The main enemies of the works of art are the external agents that damage them. Looking closely at a painting, for example, cracks can be seen on the surface of the canvas, especially if the painting is very old. This damage is caused by light, by radiant energy that hits the surface of the painting and causes irreversible damage to the work of art.
However, all is not lost. A research, published in The Journal of the Illuminating Engineering Society, shows how through the optimization with intelligent lighting systems it is possible to drastically reduce the damage to the paintings, preserving their chromatic aspect.
The dilemma: usability of the works against safeguarding
The problem of injury to works of art caused by infrared, ultraviolet and visible radiation (light) is well documented. When a photon (a particle of elemental light) is absorbed by a paint pigment, the pigment molecule rises to a higher energy state and the chemical composition of the molecule changes. What happens is called photochemical action.
Viewed from a human point of view, the photochemical action is manifested by cracks, discoloration or surface hardening.

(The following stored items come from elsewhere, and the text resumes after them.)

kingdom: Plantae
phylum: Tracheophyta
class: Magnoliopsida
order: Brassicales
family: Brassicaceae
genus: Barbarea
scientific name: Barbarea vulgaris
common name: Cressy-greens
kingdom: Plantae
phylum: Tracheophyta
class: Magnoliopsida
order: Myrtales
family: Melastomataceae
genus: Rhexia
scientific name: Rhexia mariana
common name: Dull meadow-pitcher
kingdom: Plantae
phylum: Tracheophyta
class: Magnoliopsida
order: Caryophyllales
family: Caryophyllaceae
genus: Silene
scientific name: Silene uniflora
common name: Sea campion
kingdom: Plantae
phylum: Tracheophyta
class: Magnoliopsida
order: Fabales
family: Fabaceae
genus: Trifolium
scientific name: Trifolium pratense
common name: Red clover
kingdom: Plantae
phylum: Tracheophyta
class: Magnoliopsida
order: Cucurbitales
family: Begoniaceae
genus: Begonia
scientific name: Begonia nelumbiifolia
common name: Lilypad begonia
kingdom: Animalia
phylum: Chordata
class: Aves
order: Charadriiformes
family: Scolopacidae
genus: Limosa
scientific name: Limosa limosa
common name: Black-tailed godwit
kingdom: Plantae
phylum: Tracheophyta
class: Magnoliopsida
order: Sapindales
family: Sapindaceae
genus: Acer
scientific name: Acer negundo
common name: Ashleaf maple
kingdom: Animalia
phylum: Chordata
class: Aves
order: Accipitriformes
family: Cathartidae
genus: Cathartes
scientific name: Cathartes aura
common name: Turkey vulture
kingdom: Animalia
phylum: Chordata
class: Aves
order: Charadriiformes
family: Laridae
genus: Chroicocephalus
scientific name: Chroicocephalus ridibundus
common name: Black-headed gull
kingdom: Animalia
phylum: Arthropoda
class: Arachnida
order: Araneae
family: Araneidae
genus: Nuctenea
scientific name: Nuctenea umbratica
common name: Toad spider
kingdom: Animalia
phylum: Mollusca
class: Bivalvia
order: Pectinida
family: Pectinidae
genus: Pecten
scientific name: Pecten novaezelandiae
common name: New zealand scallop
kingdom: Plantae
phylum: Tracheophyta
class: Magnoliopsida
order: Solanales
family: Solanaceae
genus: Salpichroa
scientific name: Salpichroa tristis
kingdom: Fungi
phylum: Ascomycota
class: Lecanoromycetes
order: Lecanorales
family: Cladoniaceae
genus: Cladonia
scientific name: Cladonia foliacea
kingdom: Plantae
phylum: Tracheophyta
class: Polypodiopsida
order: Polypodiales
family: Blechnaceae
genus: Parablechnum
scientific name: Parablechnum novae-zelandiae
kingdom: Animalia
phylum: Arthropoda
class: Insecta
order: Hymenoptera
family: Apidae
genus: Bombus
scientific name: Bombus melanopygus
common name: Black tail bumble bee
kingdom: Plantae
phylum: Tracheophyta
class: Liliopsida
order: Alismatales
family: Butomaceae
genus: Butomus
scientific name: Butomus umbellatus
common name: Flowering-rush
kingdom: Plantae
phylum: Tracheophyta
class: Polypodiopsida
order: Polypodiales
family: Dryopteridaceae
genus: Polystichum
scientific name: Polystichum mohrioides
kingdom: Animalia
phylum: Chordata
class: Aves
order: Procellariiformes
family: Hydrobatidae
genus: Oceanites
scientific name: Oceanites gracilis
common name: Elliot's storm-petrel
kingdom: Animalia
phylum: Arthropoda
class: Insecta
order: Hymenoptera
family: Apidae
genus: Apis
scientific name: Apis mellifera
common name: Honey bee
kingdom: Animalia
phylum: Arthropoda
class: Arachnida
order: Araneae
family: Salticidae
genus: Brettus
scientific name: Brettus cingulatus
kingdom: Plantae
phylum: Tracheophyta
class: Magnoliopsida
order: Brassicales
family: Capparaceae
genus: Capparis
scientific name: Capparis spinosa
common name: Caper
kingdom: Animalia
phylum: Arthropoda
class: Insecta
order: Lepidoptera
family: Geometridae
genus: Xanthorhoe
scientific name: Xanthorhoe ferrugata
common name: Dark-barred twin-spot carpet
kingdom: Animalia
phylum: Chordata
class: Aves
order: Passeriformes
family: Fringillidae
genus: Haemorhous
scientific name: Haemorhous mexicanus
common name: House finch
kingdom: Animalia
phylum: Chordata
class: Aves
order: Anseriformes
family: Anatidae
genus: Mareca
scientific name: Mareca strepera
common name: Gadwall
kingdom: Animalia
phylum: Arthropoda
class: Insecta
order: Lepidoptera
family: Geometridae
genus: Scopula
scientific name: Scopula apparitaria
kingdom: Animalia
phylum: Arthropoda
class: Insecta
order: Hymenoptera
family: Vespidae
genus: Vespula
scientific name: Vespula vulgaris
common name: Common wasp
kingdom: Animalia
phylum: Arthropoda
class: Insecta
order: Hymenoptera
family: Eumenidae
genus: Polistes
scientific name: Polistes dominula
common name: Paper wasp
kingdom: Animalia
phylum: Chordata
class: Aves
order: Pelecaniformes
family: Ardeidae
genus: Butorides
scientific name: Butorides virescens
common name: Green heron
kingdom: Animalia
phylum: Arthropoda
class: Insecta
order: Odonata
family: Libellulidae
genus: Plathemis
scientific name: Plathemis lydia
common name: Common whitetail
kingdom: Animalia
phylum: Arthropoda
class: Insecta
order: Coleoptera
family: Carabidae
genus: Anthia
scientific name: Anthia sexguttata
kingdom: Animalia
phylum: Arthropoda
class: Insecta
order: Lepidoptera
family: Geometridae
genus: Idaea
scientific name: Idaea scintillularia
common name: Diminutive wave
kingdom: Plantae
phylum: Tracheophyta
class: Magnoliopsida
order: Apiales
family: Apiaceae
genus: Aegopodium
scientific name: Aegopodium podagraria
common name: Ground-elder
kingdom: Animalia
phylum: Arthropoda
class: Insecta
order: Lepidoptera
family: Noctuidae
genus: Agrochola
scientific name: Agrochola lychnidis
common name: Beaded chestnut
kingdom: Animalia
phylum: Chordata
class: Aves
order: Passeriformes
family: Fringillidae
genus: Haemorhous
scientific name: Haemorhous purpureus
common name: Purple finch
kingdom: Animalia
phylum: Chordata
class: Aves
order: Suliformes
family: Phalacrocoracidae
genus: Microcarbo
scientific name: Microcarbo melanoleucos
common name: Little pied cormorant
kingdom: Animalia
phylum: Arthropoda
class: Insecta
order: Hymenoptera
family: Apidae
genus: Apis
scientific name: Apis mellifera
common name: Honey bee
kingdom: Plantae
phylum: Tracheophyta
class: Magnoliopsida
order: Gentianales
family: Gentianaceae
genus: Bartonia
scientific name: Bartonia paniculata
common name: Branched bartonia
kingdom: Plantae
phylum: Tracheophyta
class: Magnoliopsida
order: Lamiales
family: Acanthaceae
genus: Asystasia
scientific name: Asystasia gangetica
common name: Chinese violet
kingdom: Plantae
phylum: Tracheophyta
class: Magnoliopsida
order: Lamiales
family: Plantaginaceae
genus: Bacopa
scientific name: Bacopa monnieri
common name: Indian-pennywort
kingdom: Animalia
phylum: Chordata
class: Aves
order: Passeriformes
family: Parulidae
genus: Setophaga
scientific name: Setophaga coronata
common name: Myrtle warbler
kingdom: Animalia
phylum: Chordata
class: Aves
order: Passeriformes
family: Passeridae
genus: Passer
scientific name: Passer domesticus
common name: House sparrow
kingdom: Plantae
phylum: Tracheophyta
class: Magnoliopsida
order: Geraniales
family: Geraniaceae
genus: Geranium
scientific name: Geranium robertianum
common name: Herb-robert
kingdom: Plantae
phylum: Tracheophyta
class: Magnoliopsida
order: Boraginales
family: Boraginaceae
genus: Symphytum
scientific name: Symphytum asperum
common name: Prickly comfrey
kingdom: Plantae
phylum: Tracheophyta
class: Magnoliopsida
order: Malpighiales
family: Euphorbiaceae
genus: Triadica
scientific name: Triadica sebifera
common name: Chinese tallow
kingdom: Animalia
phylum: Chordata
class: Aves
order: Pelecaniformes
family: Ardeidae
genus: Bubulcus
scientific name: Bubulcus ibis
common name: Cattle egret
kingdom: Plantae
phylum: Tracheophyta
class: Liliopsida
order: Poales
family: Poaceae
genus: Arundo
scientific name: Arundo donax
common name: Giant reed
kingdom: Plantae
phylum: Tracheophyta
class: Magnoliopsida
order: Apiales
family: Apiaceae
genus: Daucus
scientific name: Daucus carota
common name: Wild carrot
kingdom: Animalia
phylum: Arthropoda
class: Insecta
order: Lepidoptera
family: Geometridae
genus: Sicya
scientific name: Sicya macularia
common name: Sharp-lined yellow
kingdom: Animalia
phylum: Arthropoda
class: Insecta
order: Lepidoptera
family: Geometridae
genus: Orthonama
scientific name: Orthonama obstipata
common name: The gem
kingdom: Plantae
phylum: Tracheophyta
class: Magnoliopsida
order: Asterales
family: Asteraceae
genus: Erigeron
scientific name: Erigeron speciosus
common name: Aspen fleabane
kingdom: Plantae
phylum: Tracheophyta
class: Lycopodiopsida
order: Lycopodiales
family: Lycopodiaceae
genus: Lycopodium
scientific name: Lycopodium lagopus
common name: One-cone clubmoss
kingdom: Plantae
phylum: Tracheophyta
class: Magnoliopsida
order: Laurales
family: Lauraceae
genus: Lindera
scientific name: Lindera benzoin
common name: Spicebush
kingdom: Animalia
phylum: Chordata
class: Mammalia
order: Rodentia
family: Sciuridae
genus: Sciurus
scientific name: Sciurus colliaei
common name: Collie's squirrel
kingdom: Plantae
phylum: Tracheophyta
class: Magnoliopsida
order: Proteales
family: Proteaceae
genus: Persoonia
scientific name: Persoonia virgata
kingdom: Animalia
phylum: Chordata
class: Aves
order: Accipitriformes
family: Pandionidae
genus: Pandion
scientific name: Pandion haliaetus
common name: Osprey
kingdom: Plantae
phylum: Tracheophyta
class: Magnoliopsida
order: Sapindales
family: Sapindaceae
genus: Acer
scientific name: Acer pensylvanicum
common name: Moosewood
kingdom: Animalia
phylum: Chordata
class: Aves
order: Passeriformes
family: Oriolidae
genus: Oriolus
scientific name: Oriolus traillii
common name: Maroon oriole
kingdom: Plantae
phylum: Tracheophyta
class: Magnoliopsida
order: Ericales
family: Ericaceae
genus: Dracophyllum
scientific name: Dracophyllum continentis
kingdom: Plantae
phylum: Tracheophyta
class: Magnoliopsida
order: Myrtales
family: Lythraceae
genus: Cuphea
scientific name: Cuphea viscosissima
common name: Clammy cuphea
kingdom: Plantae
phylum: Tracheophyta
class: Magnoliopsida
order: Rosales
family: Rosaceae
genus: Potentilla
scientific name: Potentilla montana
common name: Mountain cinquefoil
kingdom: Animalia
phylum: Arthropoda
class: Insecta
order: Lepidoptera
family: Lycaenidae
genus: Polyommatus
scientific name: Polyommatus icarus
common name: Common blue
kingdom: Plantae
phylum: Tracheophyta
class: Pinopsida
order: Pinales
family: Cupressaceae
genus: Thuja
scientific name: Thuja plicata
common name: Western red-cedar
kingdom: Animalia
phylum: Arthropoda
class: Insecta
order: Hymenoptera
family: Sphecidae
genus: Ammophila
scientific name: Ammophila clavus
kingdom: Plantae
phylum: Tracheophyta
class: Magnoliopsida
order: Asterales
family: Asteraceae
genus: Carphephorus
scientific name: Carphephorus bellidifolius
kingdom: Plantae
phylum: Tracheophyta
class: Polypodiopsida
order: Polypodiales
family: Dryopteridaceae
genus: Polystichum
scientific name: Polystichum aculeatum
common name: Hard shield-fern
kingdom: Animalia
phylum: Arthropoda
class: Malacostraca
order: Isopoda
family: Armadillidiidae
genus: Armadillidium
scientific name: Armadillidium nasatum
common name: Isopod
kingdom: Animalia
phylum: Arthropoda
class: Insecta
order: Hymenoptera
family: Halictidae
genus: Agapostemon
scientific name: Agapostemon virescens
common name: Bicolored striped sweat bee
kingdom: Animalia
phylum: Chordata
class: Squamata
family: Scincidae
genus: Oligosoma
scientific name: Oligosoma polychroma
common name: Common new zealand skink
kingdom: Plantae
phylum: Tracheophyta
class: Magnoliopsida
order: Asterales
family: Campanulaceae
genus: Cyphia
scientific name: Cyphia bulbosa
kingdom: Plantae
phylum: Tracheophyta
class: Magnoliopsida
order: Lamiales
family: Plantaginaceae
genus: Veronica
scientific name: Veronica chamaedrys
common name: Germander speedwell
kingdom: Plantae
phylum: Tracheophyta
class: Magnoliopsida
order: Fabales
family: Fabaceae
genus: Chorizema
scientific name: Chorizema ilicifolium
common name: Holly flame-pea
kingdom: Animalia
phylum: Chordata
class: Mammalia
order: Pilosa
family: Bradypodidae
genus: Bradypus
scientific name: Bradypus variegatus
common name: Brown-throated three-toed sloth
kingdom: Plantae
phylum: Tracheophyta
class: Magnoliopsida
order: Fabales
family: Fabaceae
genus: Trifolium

Daylight, which includes infrared and ultraviolet radiation, is highly harmful to paintings. In museums, it is common practice for lighting to use incandescent diodes and, more recently, light-emitting diodes (LEDs), to reduce damage.
However, a team of researchers has shown that light can cause color degradation regardless of lighting technology. The bright yellow colors in Van Gogh’s famous Sunflowers are turning dark brown due to the absorption of blue and green light from the LEDs. Research into the conservation of works of art makes it appear that this is a lost battle.
One might think that the best method of preserving the paintings is the complete absence of light, but we need light to appreciate the beauty of these works.
This leaves us with a dilemma: visibility or harm?
The solution is to optimize the light
Lighting technology itself may not be enough to deal with this dilemma. However, the way we use technology can make a difference.
According to the University of Sydney, this problem could be addressed with an approach based on three key facts:
light triggers photochemical actions only when it is absorbed by a pigment
the reflectance factor of a pigment, i.e. its effectiveness in reflecting light, determines the amount of light absorption
the light power, i.e. composition of the light spectrum and light intensity, of lighting devices, such as LEDs, can be precisely adjusted.
It is possible to measure the reflectance factor of a painting and optimize lighting to reduce absorption. Results of some research have shown that optimizing light to reduce absorption can significantly decrease energy consumption and without loss of visual experience. Objects look equally natural and attractive under optimized light sources compared to normal white light sources.
In this new study, we optimized the LEDs for five paintings to reduce light absorption. By using a genetic AI algorithm, light absorption can be reduced by between 19% and 47%. In addition to the benefits for painting, this method has also almost halved the energy consumed by lighting.
In addition to greater sustainability and conservation of the art, the color quality of the paintings was another parameter that was held up against in this optimization process. The chromatic aspect and brightness of the paintings have been kept constant in order not to reduce the appreciation of the work of art. This happening happens because of an oddity in our visual system. Photoreceptor cone cells, the cells of our retinas that allow color vision, are not equally sensitive to the entire visible spectrum.
Different combinations of wavelength and intensity can cause identical signals in our brain. This allows some flexibility in the use of different light sources to facilitate identical color aspects.
This intelligent lighting system requires scanning the graphics to obtain color information. Thus, a projection system accurately emits light optimized for painting.
This method offers a solution to extend the life of works of art, without the need to leave them in the dark.